If the Houses can engage students, then they have a better chance of staying and graduating from SOU. If more students stay, the university will have a more consistent stream of revenue, and that might help keep down the cost of tuition. And, if tuition stays affordable, that can help students stay.

“I’m still paying off my tuition for the one year I went there,” says Kelly Christopferson, a former student who left the university in June of 2011, after her freshman year.

Other students who transferred to other universities have different opinions on the effect a program like the Houses would have had on their decisions to leave.

Blair Lindberg also left SOU in June of 2011 after his sophomore year. He is now a senior at the University of Oregon, where he says the video program there is a better fit for him. He says he is unsure about the idea of Houses, feeling that it might lock students into a route of study before they are sure of what they want. “I think that ‘gen eds’ help you figure out what you want to do and gain general knowledge,” Lindberg says. “The House idea sounds like it would be a better fit for upper division classes.”

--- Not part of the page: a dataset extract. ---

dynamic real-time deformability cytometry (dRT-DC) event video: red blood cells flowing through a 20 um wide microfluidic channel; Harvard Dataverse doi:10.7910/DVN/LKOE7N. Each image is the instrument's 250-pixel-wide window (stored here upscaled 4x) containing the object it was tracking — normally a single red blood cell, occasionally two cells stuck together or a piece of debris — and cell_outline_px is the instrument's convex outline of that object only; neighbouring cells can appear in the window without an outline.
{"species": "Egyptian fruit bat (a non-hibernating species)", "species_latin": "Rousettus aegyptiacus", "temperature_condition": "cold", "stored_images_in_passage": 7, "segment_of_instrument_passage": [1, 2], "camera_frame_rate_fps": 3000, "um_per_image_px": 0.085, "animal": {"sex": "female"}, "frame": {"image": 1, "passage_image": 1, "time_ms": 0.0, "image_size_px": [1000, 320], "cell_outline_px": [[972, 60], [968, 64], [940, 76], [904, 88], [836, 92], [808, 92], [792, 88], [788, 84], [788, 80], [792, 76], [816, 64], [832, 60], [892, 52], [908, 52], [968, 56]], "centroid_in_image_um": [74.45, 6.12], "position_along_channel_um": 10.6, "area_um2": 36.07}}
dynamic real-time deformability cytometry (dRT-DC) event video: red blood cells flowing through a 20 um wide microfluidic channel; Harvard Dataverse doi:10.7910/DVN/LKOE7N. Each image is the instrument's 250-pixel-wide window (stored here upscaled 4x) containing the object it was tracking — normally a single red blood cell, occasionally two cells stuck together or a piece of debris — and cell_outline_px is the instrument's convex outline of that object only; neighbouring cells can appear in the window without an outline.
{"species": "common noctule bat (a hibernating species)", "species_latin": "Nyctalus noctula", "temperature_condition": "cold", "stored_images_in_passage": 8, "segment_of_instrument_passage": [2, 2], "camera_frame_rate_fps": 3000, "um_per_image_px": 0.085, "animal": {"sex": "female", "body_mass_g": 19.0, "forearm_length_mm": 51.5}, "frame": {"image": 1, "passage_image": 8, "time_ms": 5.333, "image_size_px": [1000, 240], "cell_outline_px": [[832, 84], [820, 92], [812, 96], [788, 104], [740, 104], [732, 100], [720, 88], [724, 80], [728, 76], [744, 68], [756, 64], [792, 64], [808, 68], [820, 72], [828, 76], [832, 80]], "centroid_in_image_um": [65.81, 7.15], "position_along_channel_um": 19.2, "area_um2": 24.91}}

Mikayla Laufer, now a sophomore at Northern Arizona University, left SOU after her first term in the fall of 2011. “I didn’t feel like I was at college at SOU,” she says. “It’s such a small school in such a small town with so few programs that I felt I was in high school.” But Laufer is enthusiastic about the Houses project. “I think it would have made the decision to leave a little more difficult.”

Though the Houses program is still in the blueprint stage, Cullinan strongly believes that the future of classrooms will be different.

“We’re going to be using classrooms to apply what we learned as opposed to using them to lecture to students,” she says. “This is a way to help transform SOU into a school that’s going to work better for the 21st century.”